Task goal ::
Within this material, find every line where the string "down" appears, and copy it out.

** Opening Source material block **

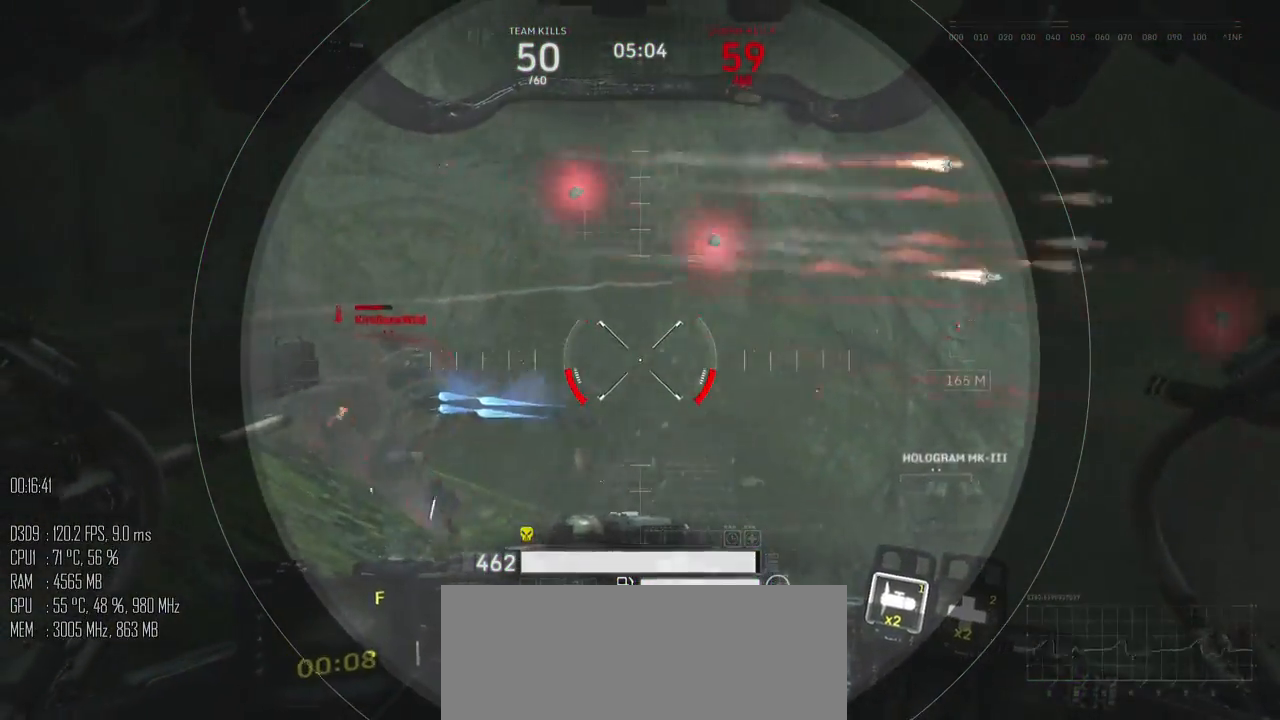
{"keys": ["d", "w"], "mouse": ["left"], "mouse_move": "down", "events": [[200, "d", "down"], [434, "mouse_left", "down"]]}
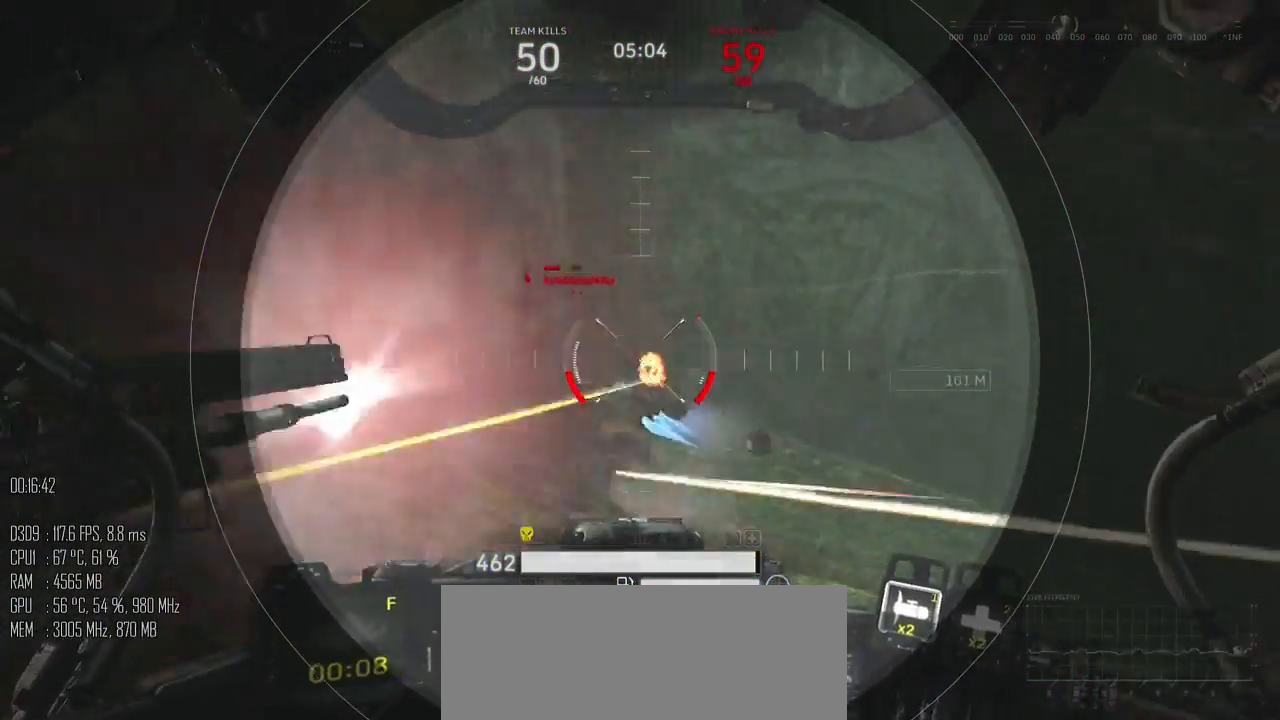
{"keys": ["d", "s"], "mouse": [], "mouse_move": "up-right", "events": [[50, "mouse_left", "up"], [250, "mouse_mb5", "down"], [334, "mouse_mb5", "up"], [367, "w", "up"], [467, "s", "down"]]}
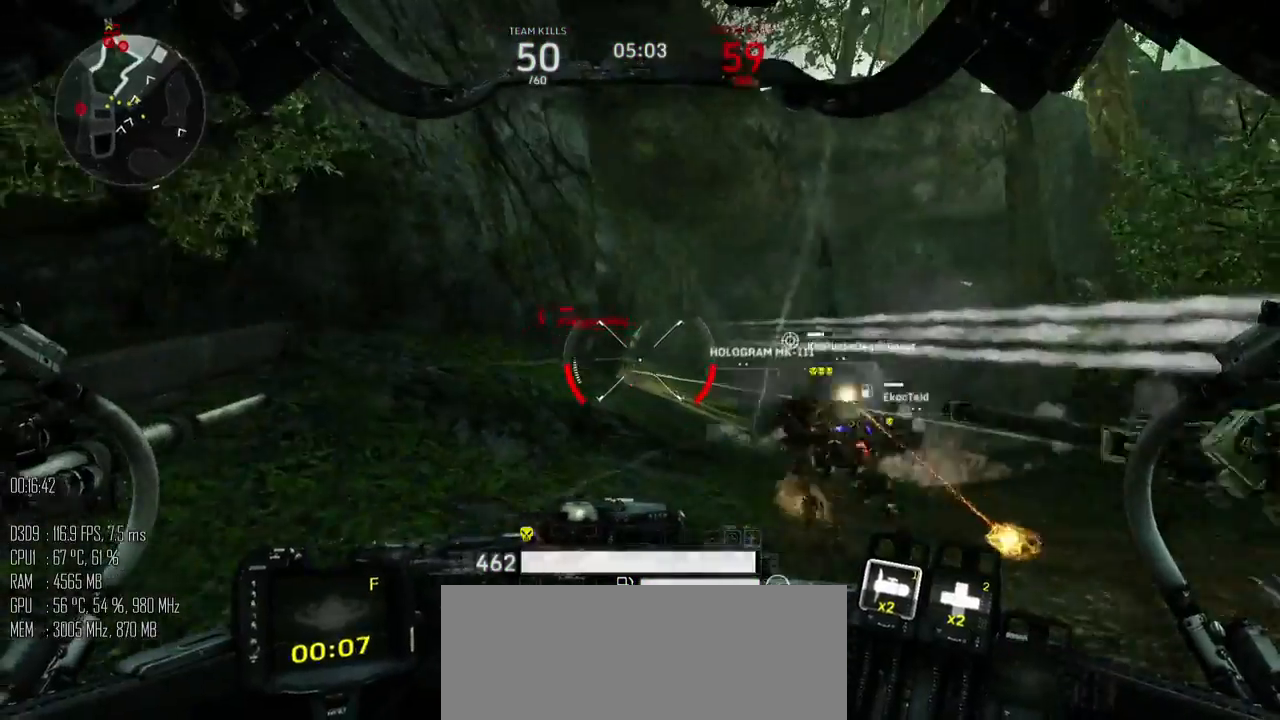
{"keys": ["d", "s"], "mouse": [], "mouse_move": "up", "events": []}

** Closing Source material block **

Worked solution ::
{"keys": ["d", "w"], "mouse": ["left"], "mouse_move": "down", "events": [[200, "d", "down"], [434, "mouse_left", "down"]]}
{"keys": ["d", "s"], "mouse": [], "mouse_move": "up-right", "events": [[50, "mouse_left", "up"], [250, "mouse_mb5", "down"], [334, "mouse_mb5", "up"], [367, "w", "up"], [467, "s", "down"]]}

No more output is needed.